PAGE EXCERPT =>
========================

God then makes an everlasting covenant with Abraham and his descendants to solve the problem of evil, but tells Abraham to kill the only descendant he’s got. And around that same time a “blameless and upright” man who “feared God and shunned evil” called Job had his family and business destroyed by a deal Satan made with God, to which God so strangely agrees. And when God frees Israel from an evil Pharoah it’s only to scare the liver out of them a few days later when they’re jammed up against the Red Sea and the Egyptian war chariots are thundering towards them.

And then we find out in Romans 9:17 that God deliberately stirred up this evil Pharaoh and killed him off to spread the word, verse 18, that “God has mercy on whom he wants to have mercy, and he hardens whom he wants to harden.” It sounds like God does whatever he wants, including allowing evil free rein, and humans don’t have a choice in the matter. Nor did Esau (verse 13), when God loved Jacob the rascal but hated Esau the victim. Clearly, God doesn’t play by our rules, or rules that make sense to us, which surely makes it difficult for us to trust him.

Oh really? says Paul. But aren’t we rather glad that this entire existence of ours “does not depend on man’s desire or effort, but on God’s mercy,” verse 16? In other words, if it wasn’t for God’s mercy we’d be extinct. And God has set up all kinds of scenarios in history to illustrate that fact, that first of all evil is so powerful it would have destroyed us, and secondly, that God has every right to destroy us as well (verse 22). So, hopefully we get the point that everything God does in his dealings with us humans is to “make the riches of his glory known to the objects of his mercy,” verse 23, because without his mercy where would we be? And understanding that we can trust him.

========================

ASSIGNMENT =>
Does each statement agree with the Romans 9 passage above? Answer yes or no, quoting the words that settle it: (a) Job is described as a dishonest man; (b) the passage cites Romans 9:17 for God stirring up Pharaoh; (c) the passage says God hated Jacob.

========================

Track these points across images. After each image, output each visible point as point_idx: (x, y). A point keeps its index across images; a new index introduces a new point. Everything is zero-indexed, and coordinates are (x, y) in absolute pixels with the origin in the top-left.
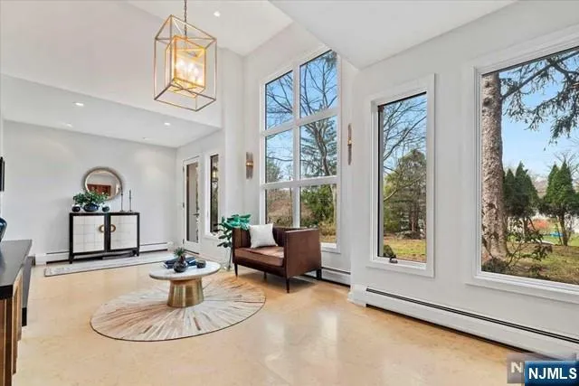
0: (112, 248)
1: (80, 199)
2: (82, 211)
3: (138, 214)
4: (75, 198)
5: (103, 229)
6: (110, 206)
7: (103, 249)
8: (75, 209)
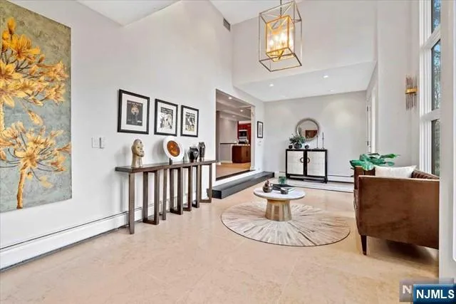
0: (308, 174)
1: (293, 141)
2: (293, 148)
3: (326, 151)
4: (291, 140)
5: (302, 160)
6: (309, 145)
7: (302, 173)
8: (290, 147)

========================

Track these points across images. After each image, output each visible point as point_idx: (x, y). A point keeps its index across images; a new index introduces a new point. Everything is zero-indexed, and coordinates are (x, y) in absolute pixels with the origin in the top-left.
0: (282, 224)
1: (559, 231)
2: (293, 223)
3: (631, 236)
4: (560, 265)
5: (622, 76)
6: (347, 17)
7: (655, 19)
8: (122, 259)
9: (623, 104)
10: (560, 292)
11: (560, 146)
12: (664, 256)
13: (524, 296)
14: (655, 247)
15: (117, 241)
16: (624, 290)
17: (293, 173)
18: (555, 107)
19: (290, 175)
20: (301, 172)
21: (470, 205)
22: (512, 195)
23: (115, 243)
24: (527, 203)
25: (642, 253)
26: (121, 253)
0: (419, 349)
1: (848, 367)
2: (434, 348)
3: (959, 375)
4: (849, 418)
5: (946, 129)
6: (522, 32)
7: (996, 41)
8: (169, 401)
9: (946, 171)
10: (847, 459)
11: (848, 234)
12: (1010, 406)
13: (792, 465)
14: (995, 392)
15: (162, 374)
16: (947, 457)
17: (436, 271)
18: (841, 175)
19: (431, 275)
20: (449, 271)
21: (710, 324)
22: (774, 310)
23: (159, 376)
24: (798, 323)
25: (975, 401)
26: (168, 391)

========================

ANSWER BOX =>
(a) No: "a “blameless and upright” man who “feared God and shunned evil” called Job"
(b) Yes: "we find out in Romans 9:17 that God deliberately stirred up this evil Pharaoh"
(c) No: "God loved Jacob the rascal but hated Esau the victim"